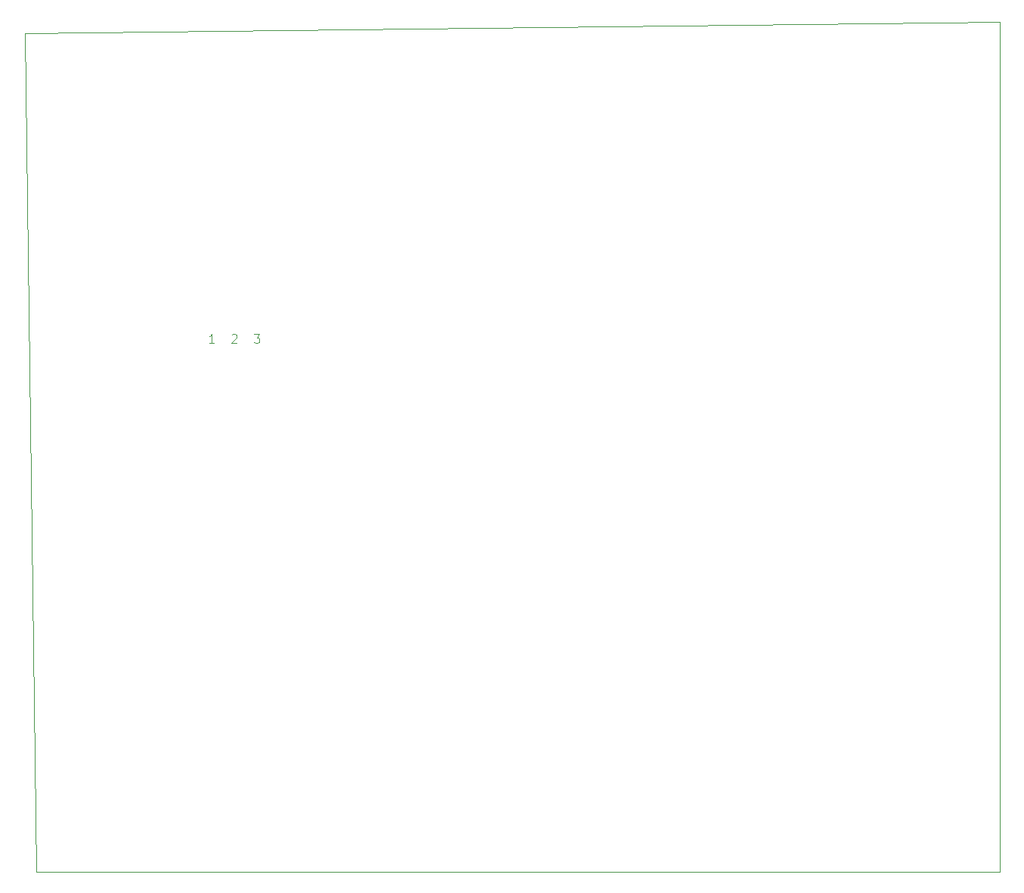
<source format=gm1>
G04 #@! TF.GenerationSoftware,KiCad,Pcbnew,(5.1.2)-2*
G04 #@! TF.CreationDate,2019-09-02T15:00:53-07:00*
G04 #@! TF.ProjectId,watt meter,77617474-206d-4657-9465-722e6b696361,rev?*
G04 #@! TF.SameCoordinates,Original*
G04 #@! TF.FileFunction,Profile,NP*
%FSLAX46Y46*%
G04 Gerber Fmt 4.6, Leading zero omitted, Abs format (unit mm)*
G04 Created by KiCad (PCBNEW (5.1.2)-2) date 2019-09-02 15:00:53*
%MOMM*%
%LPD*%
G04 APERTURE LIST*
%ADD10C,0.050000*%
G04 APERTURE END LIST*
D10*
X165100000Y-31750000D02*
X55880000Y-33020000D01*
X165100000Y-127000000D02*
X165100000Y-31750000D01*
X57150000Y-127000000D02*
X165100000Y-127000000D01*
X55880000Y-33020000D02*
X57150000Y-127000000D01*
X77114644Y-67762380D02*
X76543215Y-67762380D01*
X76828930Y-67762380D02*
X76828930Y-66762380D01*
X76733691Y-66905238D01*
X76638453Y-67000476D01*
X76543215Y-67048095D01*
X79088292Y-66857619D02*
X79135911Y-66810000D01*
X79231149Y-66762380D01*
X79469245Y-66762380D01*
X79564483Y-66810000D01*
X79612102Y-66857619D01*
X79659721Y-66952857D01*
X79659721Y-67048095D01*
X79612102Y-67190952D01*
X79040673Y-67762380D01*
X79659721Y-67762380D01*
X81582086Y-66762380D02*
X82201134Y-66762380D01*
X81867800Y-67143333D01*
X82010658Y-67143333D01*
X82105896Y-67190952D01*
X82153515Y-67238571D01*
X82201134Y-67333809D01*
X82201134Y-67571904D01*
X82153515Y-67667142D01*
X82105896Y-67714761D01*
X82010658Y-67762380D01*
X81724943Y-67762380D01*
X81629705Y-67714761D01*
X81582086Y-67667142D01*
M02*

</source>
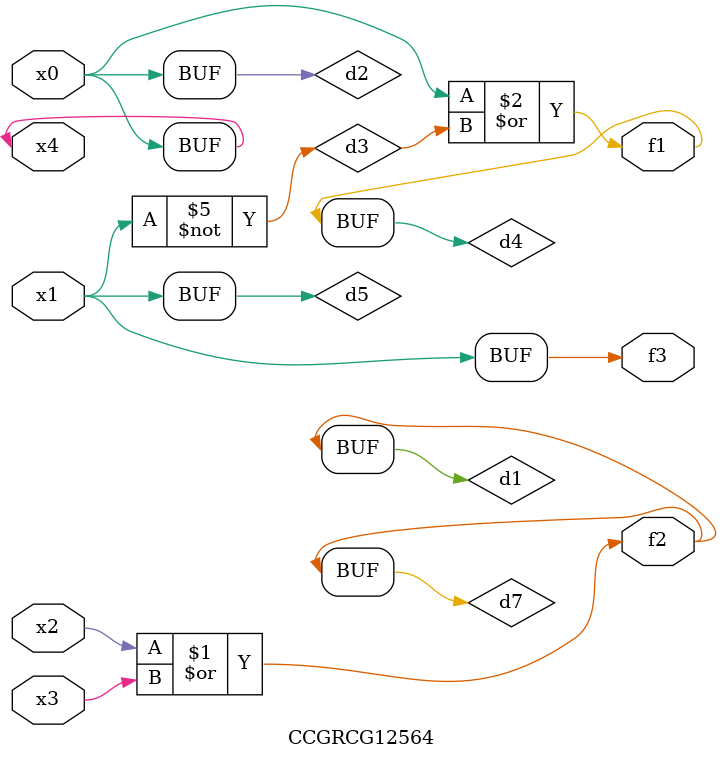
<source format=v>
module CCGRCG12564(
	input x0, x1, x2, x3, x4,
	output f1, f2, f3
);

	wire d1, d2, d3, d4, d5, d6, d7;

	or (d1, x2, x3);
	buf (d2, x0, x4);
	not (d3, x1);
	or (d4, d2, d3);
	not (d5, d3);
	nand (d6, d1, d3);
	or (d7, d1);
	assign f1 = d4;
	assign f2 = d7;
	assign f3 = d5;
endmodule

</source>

__________________________________________________

Reproduce every line above word for word; no images.

## SOLVED EXERCISE
<source format=gm1>
G04 #@! TF.GenerationSoftware,KiCad,Pcbnew,(5.1.2)-2*
G04 #@! TF.CreationDate,2019-09-02T15:00:53-07:00*
G04 #@! TF.ProjectId,watt meter,77617474-206d-4657-9465-722e6b696361,rev?*
G04 #@! TF.SameCoordinates,Original*
G04 #@! TF.FileFunction,Profile,NP*
%FSLAX46Y46*%
G04 Gerber Fmt 4.6, Leading zero omitted, Abs format (unit mm)*
G04 Created by KiCad (PCBNEW (5.1.2)-2) date 2019-09-02 15:00:53*
%MOMM*%
%LPD*%
G04 APERTURE LIST*
%ADD10C,0.050000*%
G04 APERTURE END LIST*
D10*
X165100000Y-31750000D02*
X55880000Y-33020000D01*
X165100000Y-127000000D02*
X165100000Y-31750000D01*
X57150000Y-127000000D02*
X165100000Y-127000000D01*
X55880000Y-33020000D02*
X57150000Y-127000000D01*
X77114644Y-67762380D02*
X76543215Y-67762380D01*
X76828930Y-67762380D02*
X76828930Y-66762380D01*
X76733691Y-66905238D01*
X76638453Y-67000476D01*
X76543215Y-67048095D01*
X79088292Y-66857619D02*
X79135911Y-66810000D01*
X79231149Y-66762380D01*
X79469245Y-66762380D01*
X79564483Y-66810000D01*
X79612102Y-66857619D01*
X79659721Y-66952857D01*
X79659721Y-67048095D01*
X79612102Y-67190952D01*
X79040673Y-67762380D01*
X79659721Y-67762380D01*
X81582086Y-66762380D02*
X82201134Y-66762380D01*
X81867800Y-67143333D01*
X82010658Y-67143333D01*
X82105896Y-67190952D01*
X82153515Y-67238571D01*
X82201134Y-67333809D01*
X82201134Y-67571904D01*
X82153515Y-67667142D01*
X82105896Y-67714761D01*
X82010658Y-67762380D01*
X81724943Y-67762380D01*
X81629705Y-67714761D01*
X81582086Y-67667142D01*
M02*

</source>
<source format=v>
module CCGRCG12564(
	input x0, x1, x2, x3, x4,
	output f1, f2, f3
);

	wire d1, d2, d3, d4, d5, d6, d7;

	or (d1, x2, x3);
	buf (d2, x0, x4);
	not (d3, x1);
	or (d4, d2, d3);
	not (d5, d3);
	nand (d6, d1, d3);
	or (d7, d1);
	assign f1 = d4;
	assign f2 = d7;
	assign f3 = d5;
endmodule

</source>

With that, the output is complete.